A teenager receives a COVID-19 vaccine injection, at a Maccabi Healthcare Services COVID-19 vaccination center in Tel Aviv, June 22, 2021. (Avshalom Sassoni/Flash90)

Israel has been pushing a major vaccination campaign for children aged 12-18, since kids went back to school at the beginning of September. Nonetheless, Israel’s virus numbers rose, as the country struggled to deal with the Delta variant and waning immunity from the vaccinations.

Also on Monday, Channel 12 reported that the Health Ministry is slated to ease restrictions for children under the age of 12, who are too young to vaccinate, in response to growing frustration among parents over testing requirements.

The ministry is expected to no longer require children under the age of 12 to show proof of a recent negative COVID-19 test in order to enter public swimming pools. The cabinet still needs to approve the measure but is expected to do so on Tuesday, the network said.
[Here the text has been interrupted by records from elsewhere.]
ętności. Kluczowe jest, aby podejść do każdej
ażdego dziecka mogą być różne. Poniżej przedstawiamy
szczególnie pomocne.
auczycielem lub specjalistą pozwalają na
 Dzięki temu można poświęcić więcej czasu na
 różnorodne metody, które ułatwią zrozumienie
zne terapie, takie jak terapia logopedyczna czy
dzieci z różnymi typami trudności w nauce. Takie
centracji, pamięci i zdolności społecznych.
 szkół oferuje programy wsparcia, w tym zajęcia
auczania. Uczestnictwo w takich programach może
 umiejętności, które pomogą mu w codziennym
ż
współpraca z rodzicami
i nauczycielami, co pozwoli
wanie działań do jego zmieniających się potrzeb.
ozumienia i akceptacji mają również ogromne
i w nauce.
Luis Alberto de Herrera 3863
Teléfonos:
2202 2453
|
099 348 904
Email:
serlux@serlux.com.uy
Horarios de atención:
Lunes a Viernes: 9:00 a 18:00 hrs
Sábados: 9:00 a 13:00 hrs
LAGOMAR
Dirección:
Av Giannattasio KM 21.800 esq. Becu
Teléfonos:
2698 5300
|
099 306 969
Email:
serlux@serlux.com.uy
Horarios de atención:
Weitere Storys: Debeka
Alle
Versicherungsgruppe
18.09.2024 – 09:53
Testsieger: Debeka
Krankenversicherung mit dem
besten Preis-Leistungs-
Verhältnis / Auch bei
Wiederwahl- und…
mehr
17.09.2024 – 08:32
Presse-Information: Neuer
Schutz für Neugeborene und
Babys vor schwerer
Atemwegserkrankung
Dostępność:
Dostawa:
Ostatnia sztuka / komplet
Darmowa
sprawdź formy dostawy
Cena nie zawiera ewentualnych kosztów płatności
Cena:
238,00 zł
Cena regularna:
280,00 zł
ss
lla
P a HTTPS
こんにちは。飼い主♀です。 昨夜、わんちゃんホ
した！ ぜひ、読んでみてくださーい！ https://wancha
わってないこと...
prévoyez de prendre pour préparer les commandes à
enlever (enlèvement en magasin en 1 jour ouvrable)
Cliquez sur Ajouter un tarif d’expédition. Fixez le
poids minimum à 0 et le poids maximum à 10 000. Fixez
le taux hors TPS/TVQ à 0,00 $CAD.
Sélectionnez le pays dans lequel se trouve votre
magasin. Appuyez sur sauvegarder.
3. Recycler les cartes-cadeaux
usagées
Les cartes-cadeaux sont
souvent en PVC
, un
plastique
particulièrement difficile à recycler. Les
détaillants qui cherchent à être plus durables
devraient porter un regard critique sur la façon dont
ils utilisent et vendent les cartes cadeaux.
If case numbers continue to fall next week, the testing requirement for children at restaurants and outdoor attractions such as amusement parks will be scraped as well, according to the report.

The Health Ministry is also working to present a pilot program for rapid testing kits for students to use in order to avoid having to quarantine following exposure to the virus, Channel 12 said. However, it is unclear whether the budget exists to make such tests available year-round.

Separately, the Health Ministry announced Monday that 7,781 people were diagnosed with coronavirus over the past day, with a positivity rate of 5.22%.

According to the figures, there are 684 patients hospitalized in serious condition across the country, with 247 of them in critical condition, and 186 on respirators.

In total, 7,406 people have died since the beginning of the outbreak.